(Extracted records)
↓
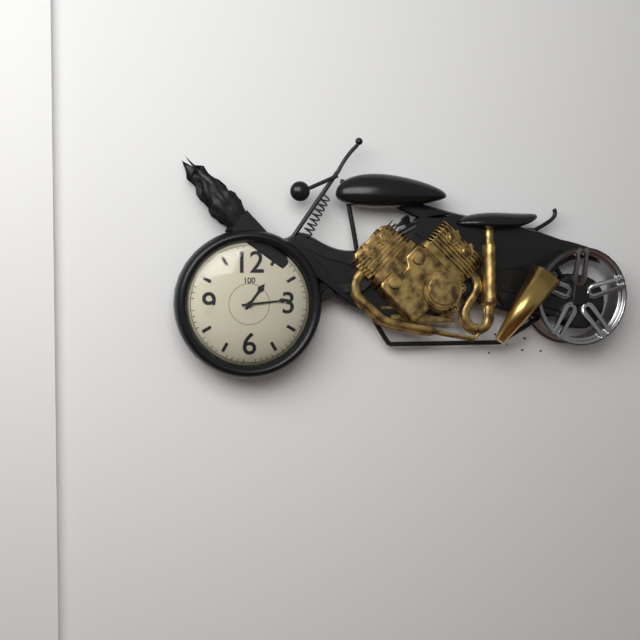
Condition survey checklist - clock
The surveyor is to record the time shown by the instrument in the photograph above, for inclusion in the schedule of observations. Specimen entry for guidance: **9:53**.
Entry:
**1:14**
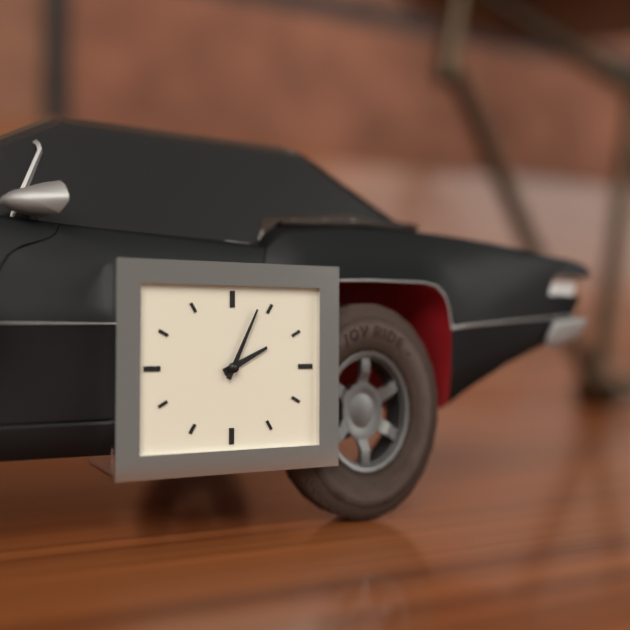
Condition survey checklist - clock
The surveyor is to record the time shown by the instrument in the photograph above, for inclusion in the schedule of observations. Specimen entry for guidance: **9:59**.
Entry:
**2:04**
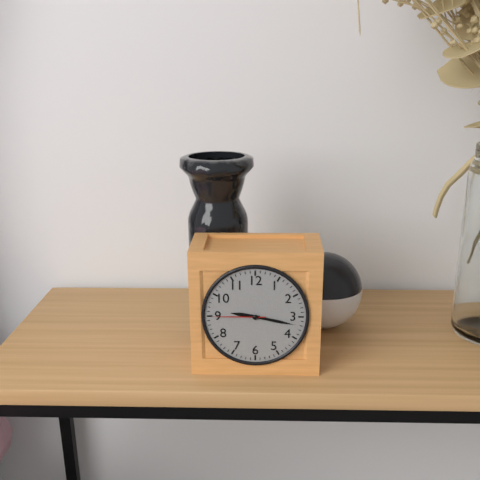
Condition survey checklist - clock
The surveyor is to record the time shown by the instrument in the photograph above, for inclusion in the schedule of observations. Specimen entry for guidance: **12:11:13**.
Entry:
**9:17:45**
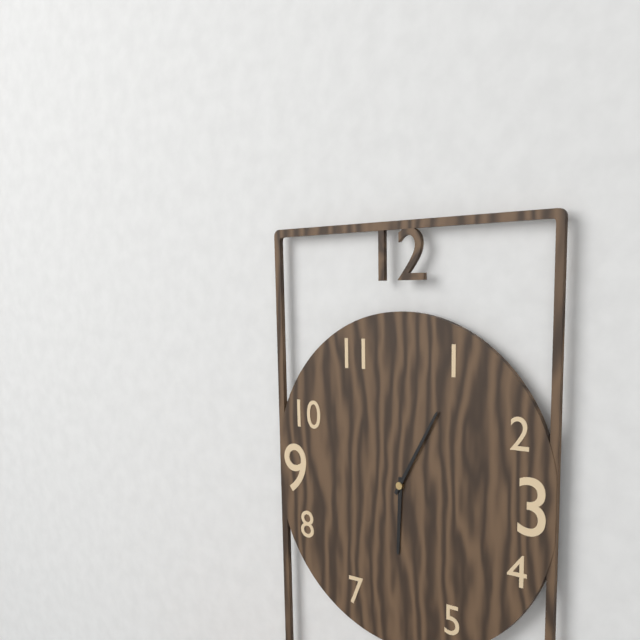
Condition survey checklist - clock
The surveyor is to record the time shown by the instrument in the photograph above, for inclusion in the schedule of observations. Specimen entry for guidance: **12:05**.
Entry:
**6:05**
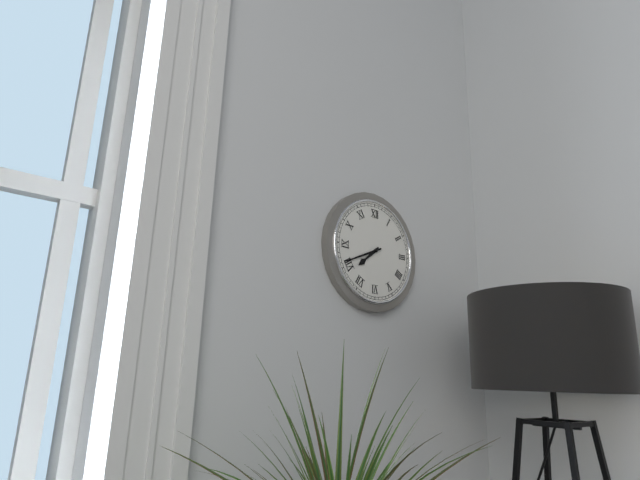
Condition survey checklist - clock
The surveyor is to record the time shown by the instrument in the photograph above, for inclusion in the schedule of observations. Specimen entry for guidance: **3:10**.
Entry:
**7:41**
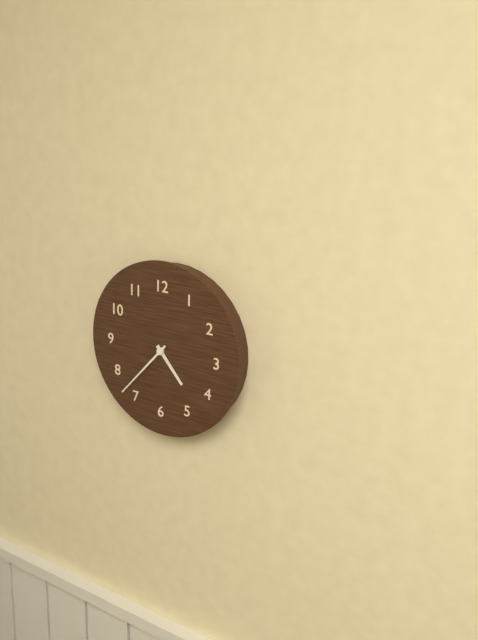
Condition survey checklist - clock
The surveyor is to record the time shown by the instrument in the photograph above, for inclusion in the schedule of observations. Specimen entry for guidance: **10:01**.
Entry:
**4:37**
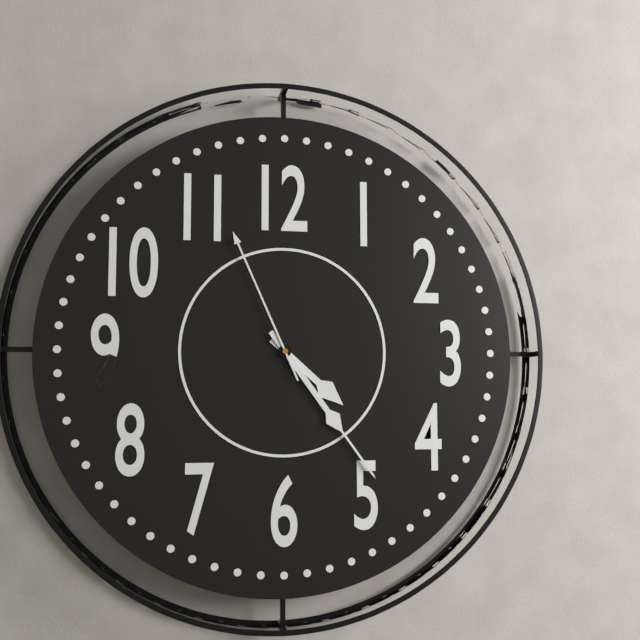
↑
▶ [Work to complete]
Please rewrite all of the lines above, changing each "surveyor" to "inspector" and keeping everything else the same. Leave the pictures out of your version.

▶ [Written answer]
Condition survey checklist - clock
The inspector is to record the time shown by the instrument in the photograph above, for inclusion in the schedule of observations. Specimen entry for guidance: **9:53**.
Entry:
**1:14**
Condition survey checklist - clock
The inspector is to record the time shown by the instrument in the photograph above, for inclusion in the schedule of observations. Specimen entry for guidance: **9:59**.
Entry:
**2:04**
Condition survey checklist - clock
The inspector is to record the time shown by the instrument in the photograph above, for inclusion in the schedule of observations. Specimen entry for guidance: **12:11:13**.
Entry:
**9:17:45**
Condition survey checklist - clock
The inspector is to record the time shown by the instrument in the photograph above, for inclusion in the schedule of observations. Specimen entry for guidance: **12:05**.
Entry:
**6:05**
Condition survey checklist - clock
The inspector is to record the time shown by the instrument in the photograph above, for inclusion in the schedule of observations. Specimen entry for guidance: **3:10**.
Entry:
**7:41**
Condition survey checklist - clock
The inspector is to record the time shown by the instrument in the photograph above, for inclusion in the schedule of observations. Specimen entry for guidance: **10:01**.
Entry:
**4:37**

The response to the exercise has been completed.